Dans notre société contemporaine où la catégorie de « science » est hautement valorisée, l’ingénieur.e, évoluant au carrefour des sciences, des techniques et de la société, doit être capable de questionner le statut et l’évidence de cette catégorie. Pour ce faire, l’épistémologie et l’histoire des sciences nous invitent à une étude réflexive sur les sciences au travers de leur dynamique historique et des enjeux méthodologiques et philosophiques qu’elle soulève.

Pouvons-nous déterminer des critères de scientificité, méthodes et normes, distinguant « la » ou les sciences(s) du reste des connaissances humaines ? Est-il possible d’identifier ces critères ou leur constitution dans l’histoire des sciences en essayant de comprendre ce qui a départagé les théories scientifiques encore admises aujourd’hui de leurs rivales ? Cette histoire doit-elle se faire rétrospectivement depuis l’état actuel de nos connaissances scientifiques où les « vainqueurs » sont déjà connus, auquel cas l’histoire des sciences s’assimile au progrès de la pensée scientifique ? Mais ce cheminement est-il continu ? S’il est discontinu, entrecoupé de révolutions scientifiques à l’origine de théories scientifiques incomparables avec celles du passé, pouvons-nous encore parler de progrès ? La question de l’incidence des déterminants sociohistoriques se pose, non seulement sur les circonstances des « découvertes » scientifiques mais également sur la nature même des savoirs élaborés, ce qui contrevient à l’idéal d’objectivité et d’universalité des théories scientifiques. Devons-nous conclure à un relativisme scientifique ? Qu’en est-il du réalisme scientifique ? Les théories scientifiques représentent-elles le réel tel qu’il est ?

Nous montrerons comment la recherche de critères de scientificité à travers l’histoire a finalement abouti à remettre en cause leur permanence et à interroger l’historicité, c’est-à-dire l’évolution au cours du temps, de la catégorie de « science » et des notions associées de vérité, d’objectivité, d’universalité ou d’expérimentation, sans pour autant conclure à un relativisme. Aujourd’hui, certains historiens des sciences et des techniques proposent le concept de « régimes de savoirs », se succédant à travers l’histoire, afin de rendre compte de la production conjointe de l’ordre des savoirs et de l’ordre social.
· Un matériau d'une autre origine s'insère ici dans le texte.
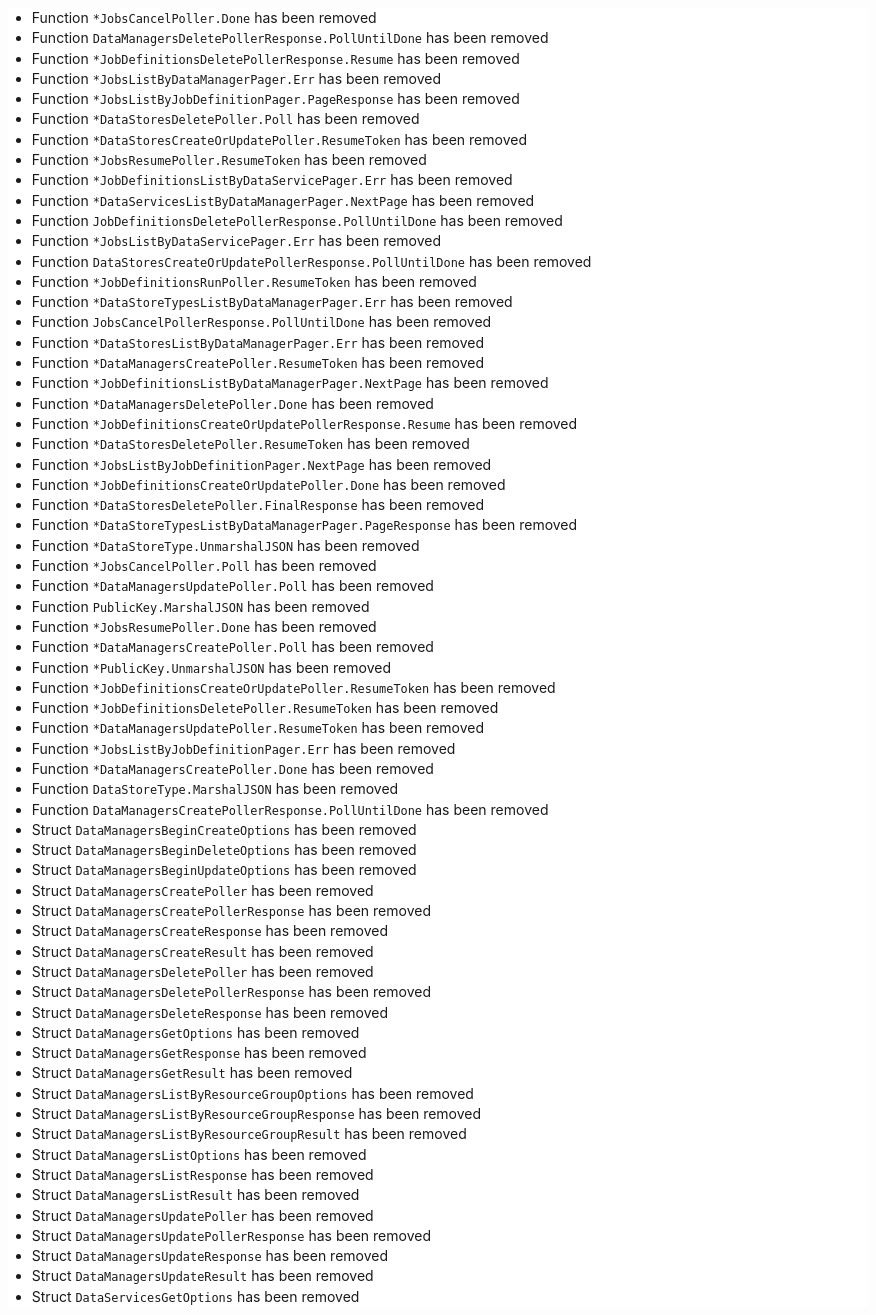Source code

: - Function `*JobsCancelPoller.Done` has been removed
- Function `DataManagersDeletePollerResponse.PollUntilDone` has been removed
- Function `*JobDefinitionsDeletePollerResponse.Resume` has been removed
- Function `*JobsListByDataManagerPager.Err` has been removed
- Function `*JobsListByJobDefinitionPager.PageResponse` has been removed
- Function `*DataStoresDeletePoller.Poll` has been removed
- Function `*DataStoresCreateOrUpdatePoller.ResumeToken` has been removed
- Function `*JobsResumePoller.ResumeToken` has been removed
- Function `*JobDefinitionsListByDataServicePager.Err` has been removed
- Function `*DataServicesListByDataManagerPager.NextPage` has been removed
- Function `JobDefinitionsDeletePollerResponse.PollUntilDone` has been removed
- Function `*JobsListByDataServicePager.Err` has been removed
- Function `DataStoresCreateOrUpdatePollerResponse.PollUntilDone` has been removed
- Function `*JobDefinitionsRunPoller.ResumeToken` has been removed
- Function `*DataStoreTypesListByDataManagerPager.Err` has been removed
- Function `JobsCancelPollerResponse.PollUntilDone` has been removed
- Function `*DataStoresListByDataManagerPager.Err` has been removed
- Function `*DataManagersCreatePoller.ResumeToken` has been removed
- Function `*JobDefinitionsListByDataManagerPager.NextPage` has been removed
- Function `*DataManagersDeletePoller.Done` has been removed
- Function `*JobDefinitionsCreateOrUpdatePollerResponse.Resume` has been removed
- Function `*DataStoresDeletePoller.ResumeToken` has been removed
- Function `*JobsListByJobDefinitionPager.NextPage` has been removed
- Function `*JobDefinitionsCreateOrUpdatePoller.Done` has been removed
- Function `*DataStoresDeletePoller.FinalResponse` has been removed
- Function `*DataStoreTypesListByDataManagerPager.PageResponse` has been removed
- Function `*DataStoreType.UnmarshalJSON` has been removed
- Function `*JobsCancelPoller.Poll` has been removed
- Function `*DataManagersUpdatePoller.Poll` has been removed
- Function `PublicKey.MarshalJSON` has been removed
- Function `*JobsResumePoller.Done` has been removed
- Function `*DataManagersCreatePoller.Poll` has been removed
- Function `*PublicKey.UnmarshalJSON` has been removed
- Function `*JobDefinitionsCreateOrUpdatePoller.ResumeToken` has been removed
- Function `*JobDefinitionsDeletePoller.ResumeToken` has been removed
- Function `*DataManagersUpdatePoller.ResumeToken` has been removed
- Function `*JobsListByJobDefinitionPager.Err` has been removed
- Function `*DataManagersCreatePoller.Done` has been removed
- Function `DataStoreType.MarshalJSON` has been removed
- Function `DataManagersCreatePollerResponse.PollUntilDone` has been removed
- Struct `DataManagersBeginCreateOptions` has been removed
- Struct `DataManagersBeginDeleteOptions` has been removed
- Struct `DataManagersBeginUpdateOptions` has been removed
- Struct `DataManagersCreatePoller` has been removed
- Struct `DataManagersCreatePollerResponse` has been removed
- Struct `DataManagersCreateResponse` has been removed
- Struct `DataManagersCreateResult` has been removed
- Struct `DataManagersDeletePoller` has been removed
- Struct `DataManagersDeletePollerResponse` has been removed
- Struct `DataManagersDeleteResponse` has been removed
- Struct `DataManagersGetOptions` has been removed
- Struct `DataManagersGetResponse` has been removed
- Struct `DataManagersGetResult` has been removed
- Struct `DataManagersListByResourceGroupOptions` has been removed
- Struct `DataManagersListByResourceGroupResponse` has been removed
- Struct `DataManagersListByResourceGroupResult` has been removed
- Struct `DataManagersListOptions` has been removed
- Struct `DataManagersListResponse` has been removed
- Struct `DataManagersListResult` has been removed
- Struct `DataManagersUpdatePoller` has been removed
- Struct `DataManagersUpdatePollerResponse` has been removed
- Struct `DataManagersUpdateResponse` has been removed
- Struct `DataManagersUpdateResult` has been removed
- Struct `DataServicesGetOptions` has been removed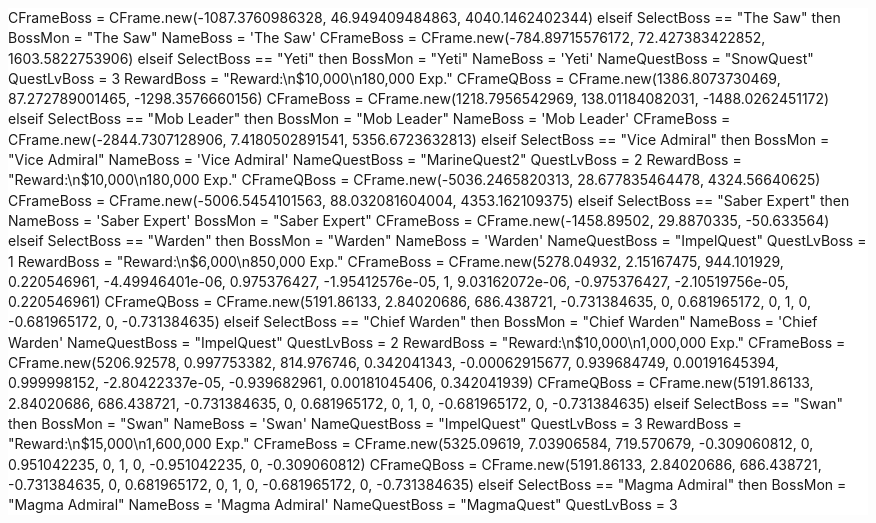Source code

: CFrameBoss = CFrame.new(-1087.3760986328, 46.949409484863, 4040.1462402344)
elseif SelectBoss == "The Saw" then
BossMon = "The Saw"
NameBoss = 'The Saw'
CFrameBoss = CFrame.new(-784.89715576172, 72.427383422852, 1603.5822753906)
elseif SelectBoss == "Yeti" then
BossMon = "Yeti"
NameBoss = 'Yeti'
NameQuestBoss = "SnowQuest"
QuestLvBoss = 3
RewardBoss = "Reward:\n$10,000\n180,000 Exp."
CFrameQBoss = CFrame.new(1386.8073730469, 87.272789001465, -1298.3576660156)
CFrameBoss = CFrame.new(1218.7956542969, 138.01184082031, -1488.0262451172)
elseif SelectBoss == "Mob Leader" then
BossMon = "Mob Leader"
NameBoss = 'Mob Leader'
CFrameBoss = CFrame.new(-2844.7307128906, 7.4180502891541, 5356.6723632813)
elseif SelectBoss == "Vice Admiral" then
BossMon = "Vice Admiral"
NameBoss = 'Vice Admiral'
NameQuestBoss = "MarineQuest2"
QuestLvBoss = 2
RewardBoss = "Reward:\n$10,000\n180,000 Exp."
CFrameQBoss = CFrame.new(-5036.2465820313, 28.677835464478, 4324.56640625)
CFrameBoss = CFrame.new(-5006.5454101563, 88.032081604004, 4353.162109375)
elseif SelectBoss == "Saber Expert" then
NameBoss = 'Saber Expert'
BossMon = "Saber Expert"
CFrameBoss = CFrame.new(-1458.89502, 29.8870335, -50.633564)
elseif SelectBoss == "Warden" then
BossMon = "Warden"
NameBoss = 'Warden'
NameQuestBoss = "ImpelQuest"
QuestLvBoss = 1
RewardBoss = "Reward:\n$6,000\n850,000 Exp."
CFrameBoss = CFrame.new(5278.04932, 2.15167475, 944.101929, 0.220546961, -4.49946401e-06, 0.975376427, -1.95412576e-05, 1, 9.03162072e-06, -0.975376427, -2.10519756e-05, 0.220546961)
CFrameQBoss = CFrame.new(5191.86133, 2.84020686, 686.438721, -0.731384635, 0, 0.681965172, 0, 1, 0, -0.681965172, 0, -0.731384635)
elseif SelectBoss == "Chief Warden" then
BossMon = "Chief Warden"
NameBoss = 'Chief Warden'
NameQuestBoss = "ImpelQuest"
QuestLvBoss = 2
RewardBoss = "Reward:\n$10,000\n1,000,000 Exp."
CFrameBoss = CFrame.new(5206.92578, 0.997753382, 814.976746, 0.342041343, -0.00062915677, 0.939684749, 0.00191645394, 0.999998152, -2.80422337e-05, -0.939682961, 0.00181045406, 0.342041939)
CFrameQBoss = CFrame.new(5191.86133, 2.84020686, 686.438721, -0.731384635, 0, 0.681965172, 0, 1, 0, -0.681965172, 0, -0.731384635)
elseif SelectBoss == "Swan" then
BossMon = "Swan"
NameBoss = 'Swan'
NameQuestBoss = "ImpelQuest"
QuestLvBoss = 3
RewardBoss = "Reward:\n$15,000\n1,600,000 Exp."
CFrameBoss = CFrame.new(5325.09619, 7.03906584, 719.570679, -0.309060812, 0, 0.951042235, 0, 1, 0, -0.951042235, 0, -0.309060812)
CFrameQBoss = CFrame.new(5191.86133, 2.84020686, 686.438721, -0.731384635, 0, 0.681965172, 0, 1, 0, -0.681965172, 0, -0.731384635)
elseif SelectBoss == "Magma Admiral" then
BossMon = "Magma Admiral"
NameBoss = 'Magma Admiral'
NameQuestBoss = "MagmaQuest"
QuestLvBoss = 3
 L’aperçu de ces débats et l’étude historique de cas précis doivent fournir aux étudiant.es ingénieurs des connaissances de base en épistémologie et sur l’histoire des sciences, ainsi que des outils conceptuels et des arguments critiques afin qu’ils puissent penser et problématiser les activités scientifiques actuelles dans leur intrication avec les techniques et la société et ainsi alimenter leur réflexion personnelle sur les pratiques de l’ingénieur.e.